Land use change significantly influences soil properties. There is little information available on the long-term effects of post-reclamation from grassland to cropland on soil properties. We compared soil carbon (C) and nitrogen (N) storage and related soil properties in a 50-year cultivation chronosequence of grassland in the agro-pastoral ecotone of Inner Mongolia. Field surveys on land use changes during the period of 1955–2002 were conducted to build a chronosequence of cropland of different ages since the conversion from grassland. The results showed that soil C and N storage, soil texture, and soil nutrient contents varied with land use types and cropland ages (P<0.01). In the 0–30 cm soil layer, the soil organic carbon (SOC) density was significantly lower in the croplands (3.28 kg C/m2 for C50 soil) than in the grasslands (6.32 kg C/m2). After 5, 10, 15, 20, 35, and 50 years of crop planting (years since the onset of cultivation), the SOC losses were 17%, 12%, 19%, 47%, 46%, and 48%, respectively, compared with the grasslands.

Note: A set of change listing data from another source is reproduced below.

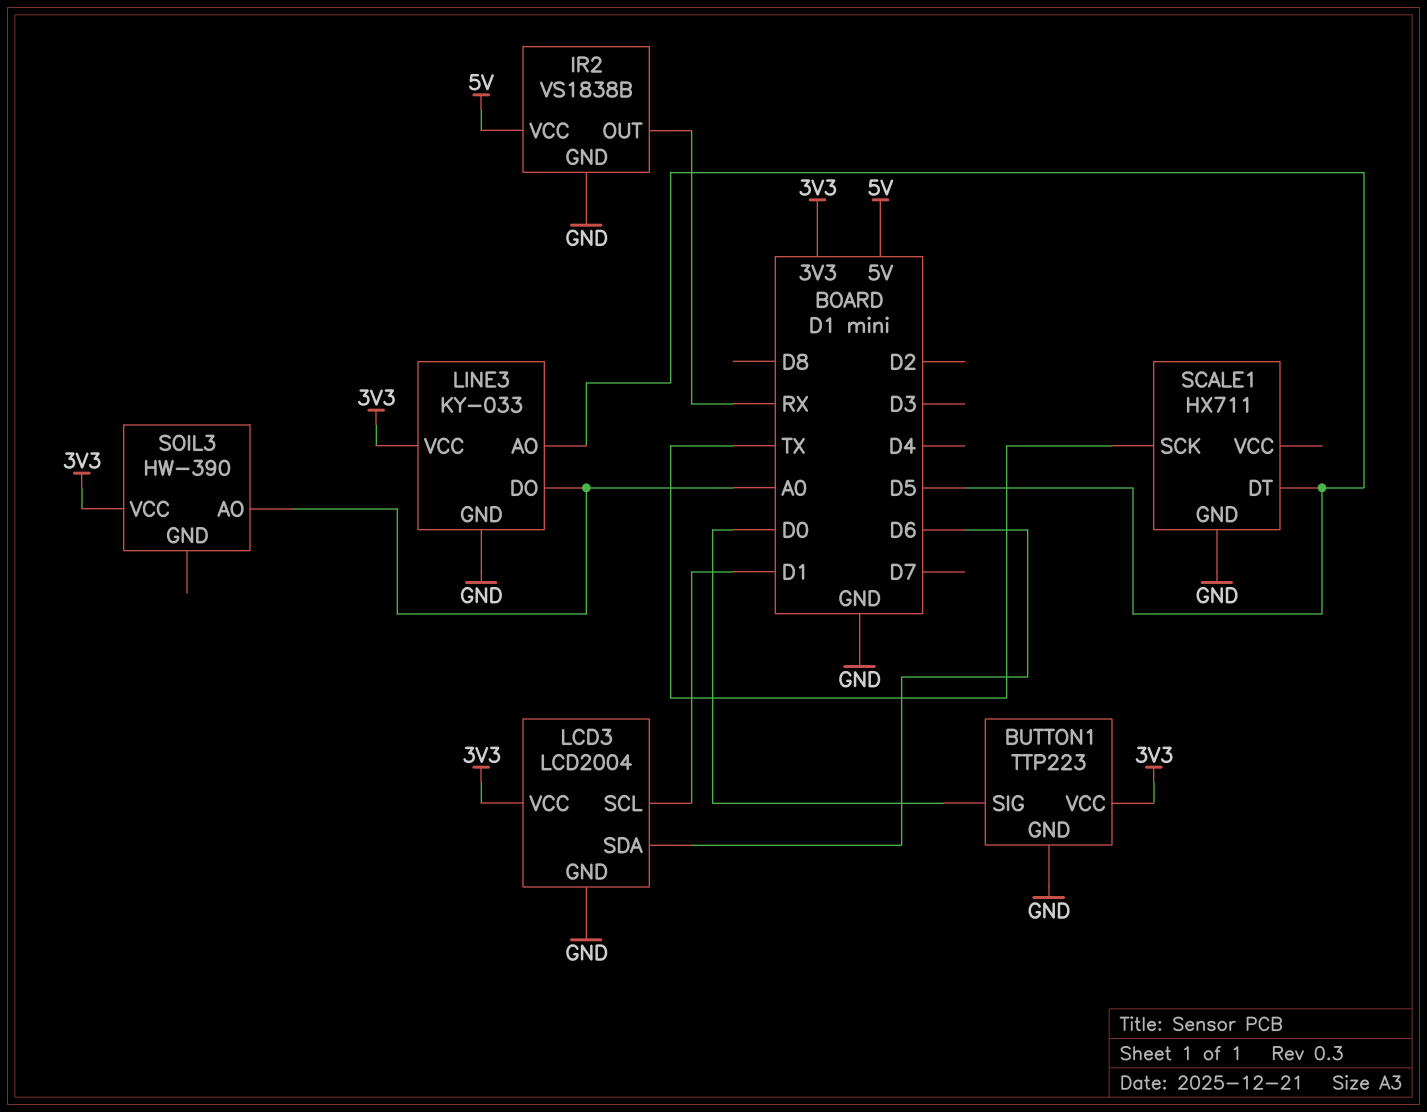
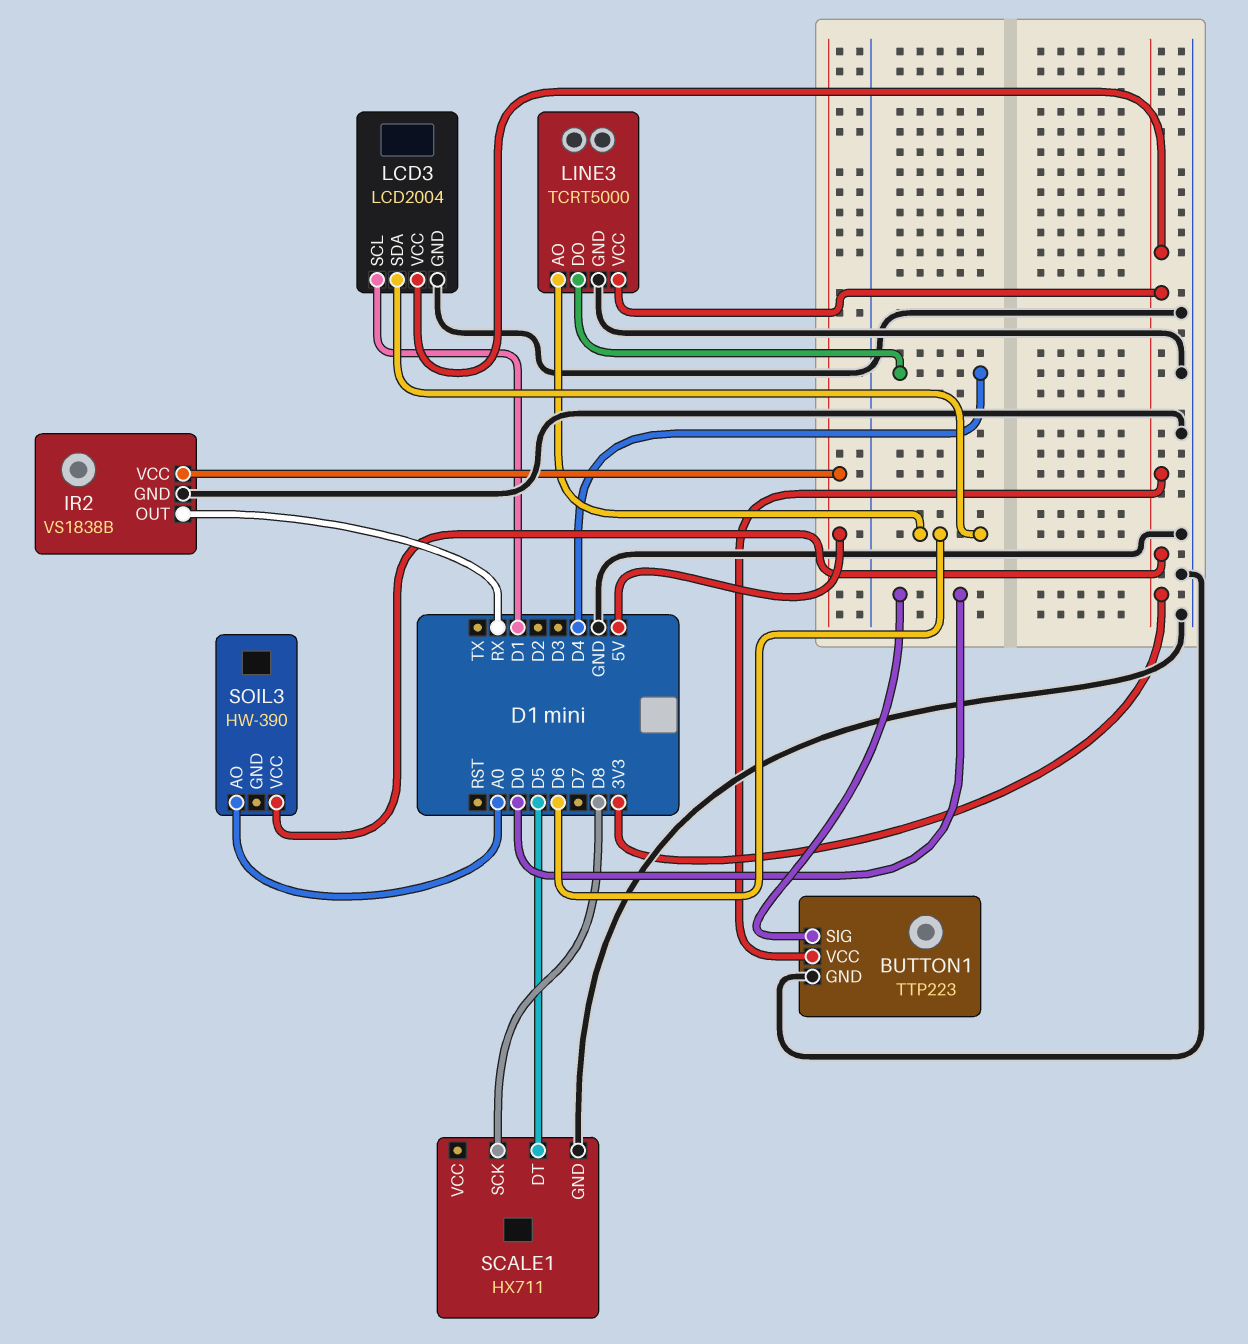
LINE3: KY-033 -> TCRT5000
LINE3 pin AO: D5 -> D6
LINE3 pin DO: A0 -> D4
SCALE1 pin SCK: TX -> D8

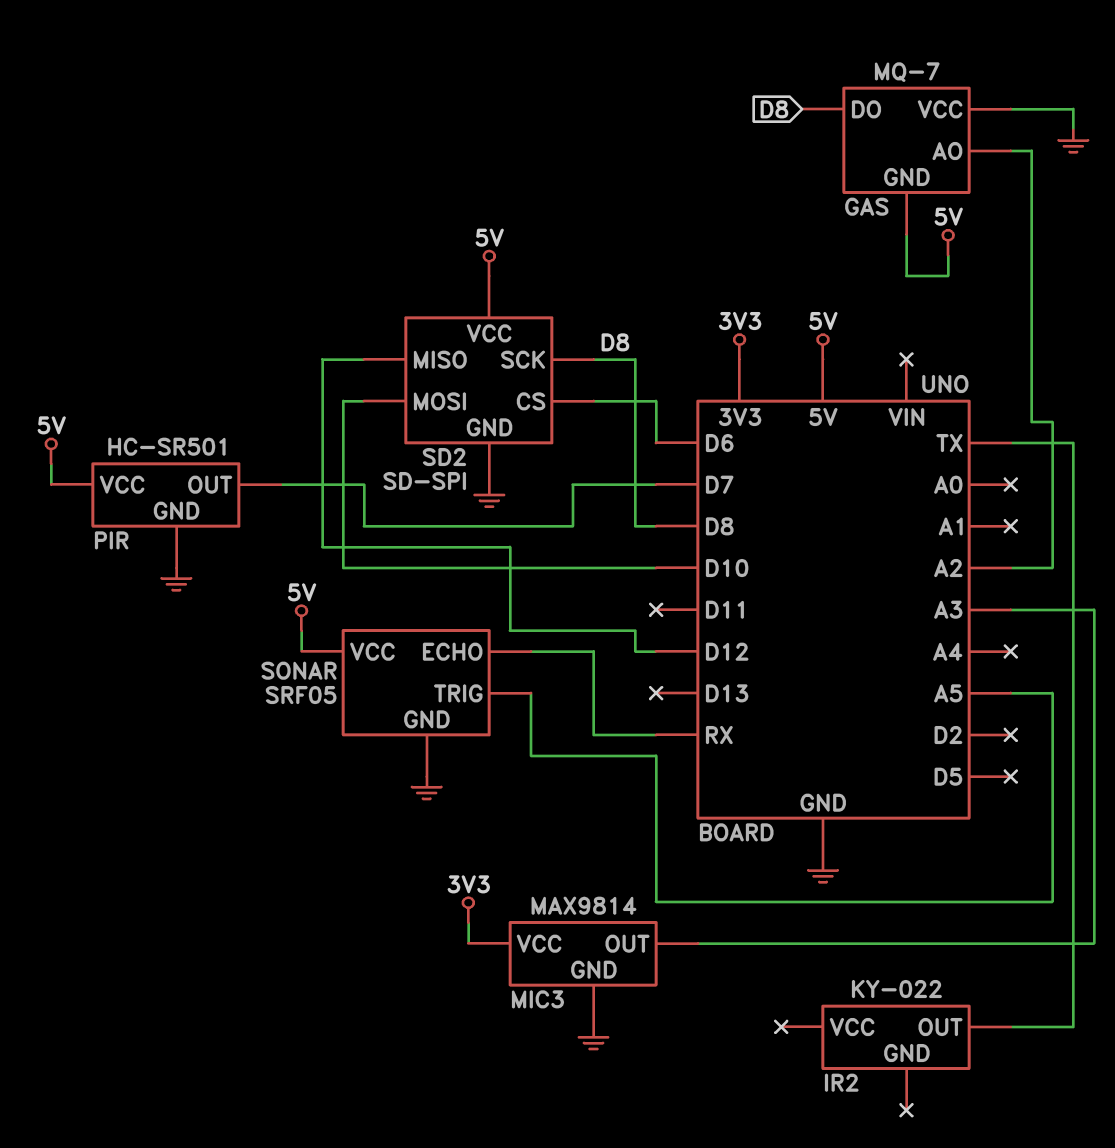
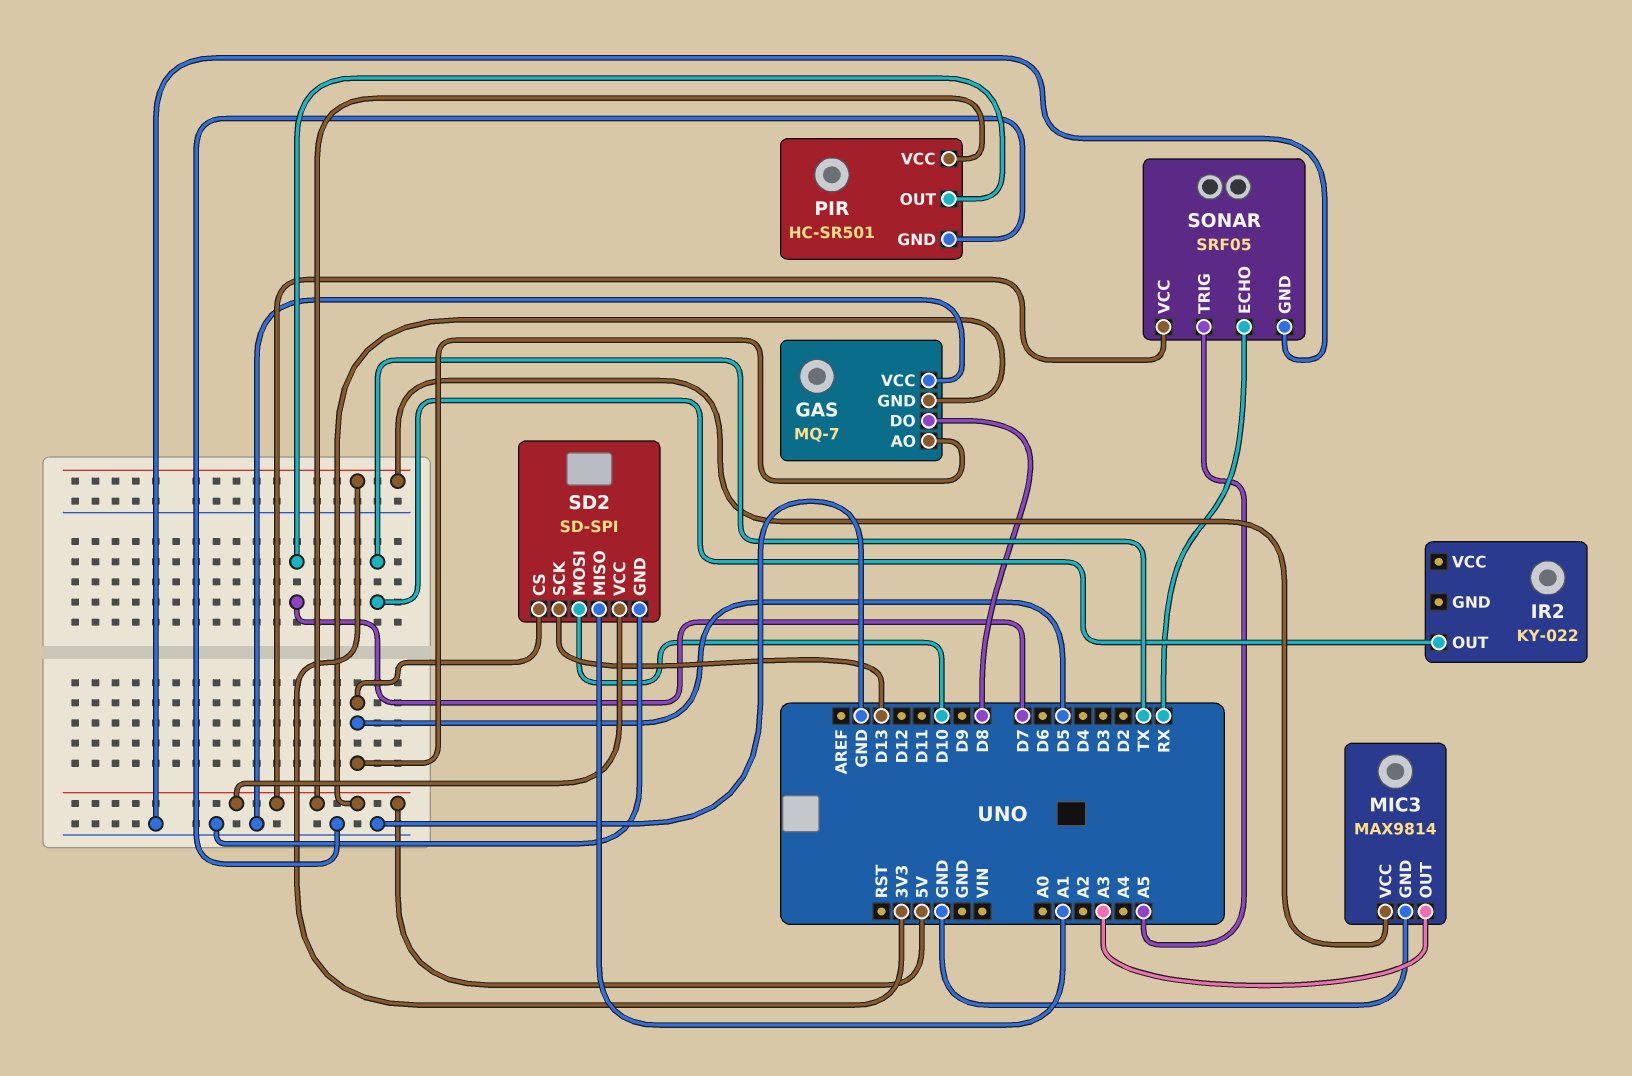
GAS pin AO: A2 -> D5
SD2 pin CS: D6 -> D5
SD2 pin MISO: D12 -> A1
SD2 pin SCK: D8 -> D13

The soil total nitrogen (TN) density of the grasslands was 65 g N/m2, and TN density of the cropland soil was 35 g N/m2 after 50 years of crop planting. Both the SOC and TN densities could be quantitatively determined by a negative exponential function of cropland age (P<0.0001, R2=0.8528; P<0.0001, R2=0.9637). The dissolved organic carbon (DOC) content, soil available potassium (AK) content, clay content, and pH value were decreased; and the soil bulk density and sand content were increased since the conversion of grassland into cropland during the 50-year period. Our results show soil nutrients were higher in grassland than in cropland. The conversion of grasslands to croplands induced a loss of soil C storage and changes of related soil properties. The reclamation time of cultivated soil (cropland age) had significant effects on soil properties in the study area.